[citation][nom]Hupiscratch[/nom]Could Tom's Hardware put some numbers of GFlops of single-precision computational? And what's the i7 980 performance?[/citation]
Well I could give you a few examples for reference:
Athlon X2 5200+ - (2 cores) * (2 add + 2 muls) * (2.6 GHz) = 20.8 GFLOPS
Core 2 Duo E8400 - (2 cores) * (4 adds + 4 muls) * (3 GHz) = 48 GFLOPS
Core i7 980X - (6 cores) * (4 adds + 4 muls) * (3.33 GHz) = 159.8 GFLOPS
Cell - (1 PPE + 7 SPEs) * (4 madds) * (2 flops/madd) * (3.2 GHz) = 204.8 GFLOPS
Radeon 5870 - (1600 ALUs) * (1 madd) * (2 flops/madd) * (0.85 GHz) = 2720 GFLOPS
Of course, all of the these values are for peak theoretical single-precision computation. Most architectures can achieve close to their peak performance with convolutions or matrix multiplication, but in most real-world applications, achieving even half the peak would be impressive. In many cases, just getting data into the processor fast enough is a bottleneck. Cell largely overcomes this problem by giving each SPE a small amount (256K) of very fast local memory in lieu of a traditional cache. This software-managed memory is what can make the Cell hard to program (as Carmack stated), but also what gives it its impressive performance (and not just theoretically).

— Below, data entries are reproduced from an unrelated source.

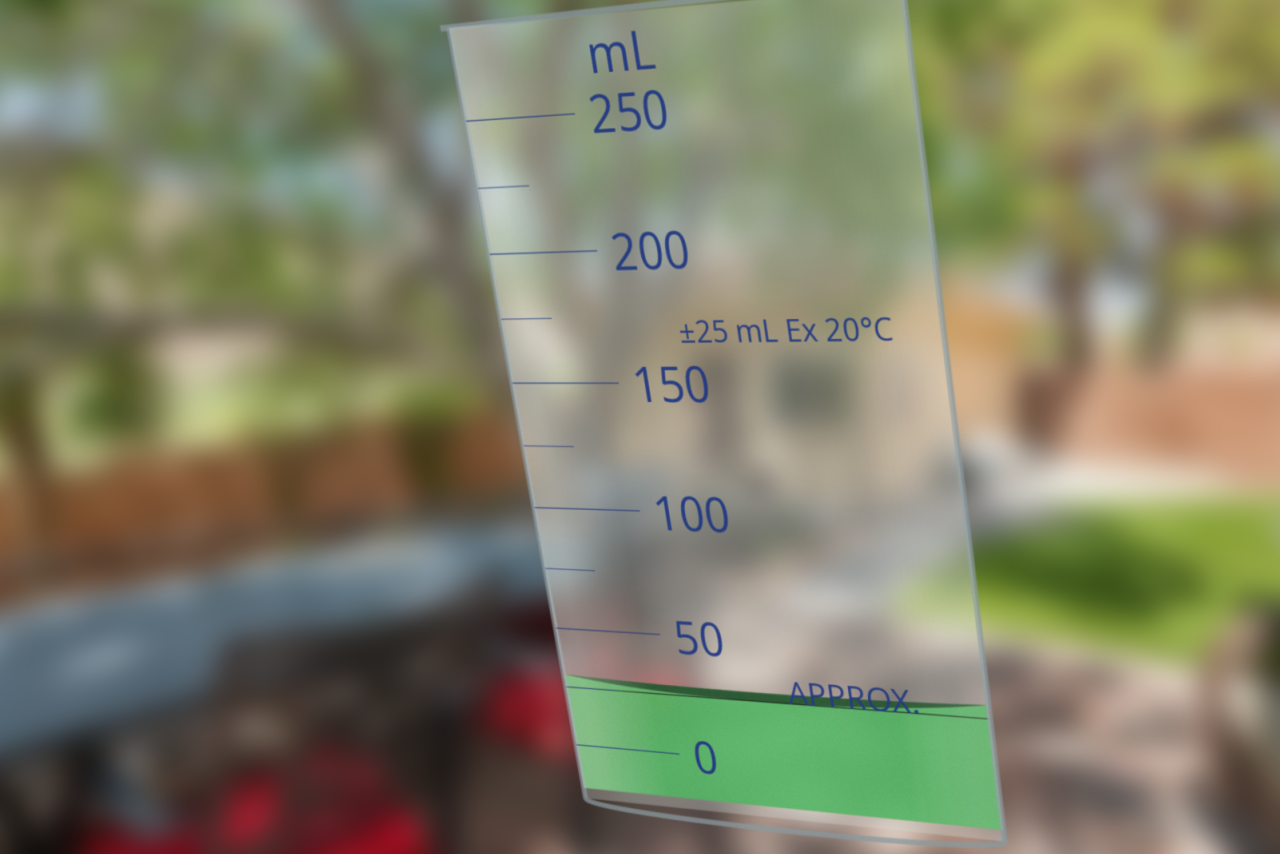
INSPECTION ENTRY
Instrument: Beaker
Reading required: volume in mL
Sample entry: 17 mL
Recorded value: 25 mL
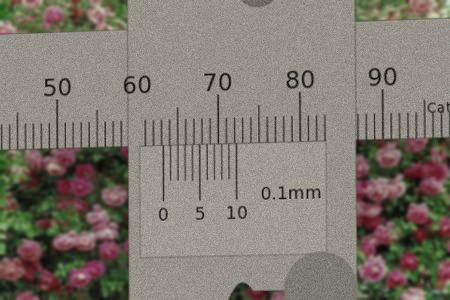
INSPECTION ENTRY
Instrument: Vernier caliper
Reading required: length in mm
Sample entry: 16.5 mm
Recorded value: 63.2 mm
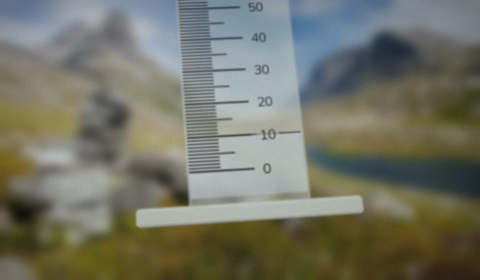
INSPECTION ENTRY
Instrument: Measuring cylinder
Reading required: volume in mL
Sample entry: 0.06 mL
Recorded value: 10 mL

I think the Cell was a decent compromise given transistor budgets of the time, but the main thing it's good at (streaming computation) has been encroached on by GPUs. For "general-purpose" code, modern x86 CPUs can run circles around it, so the architecture doesn't really have a clear purpose anymore, which is probably why IBM announced they were abandoning Cell development a while back.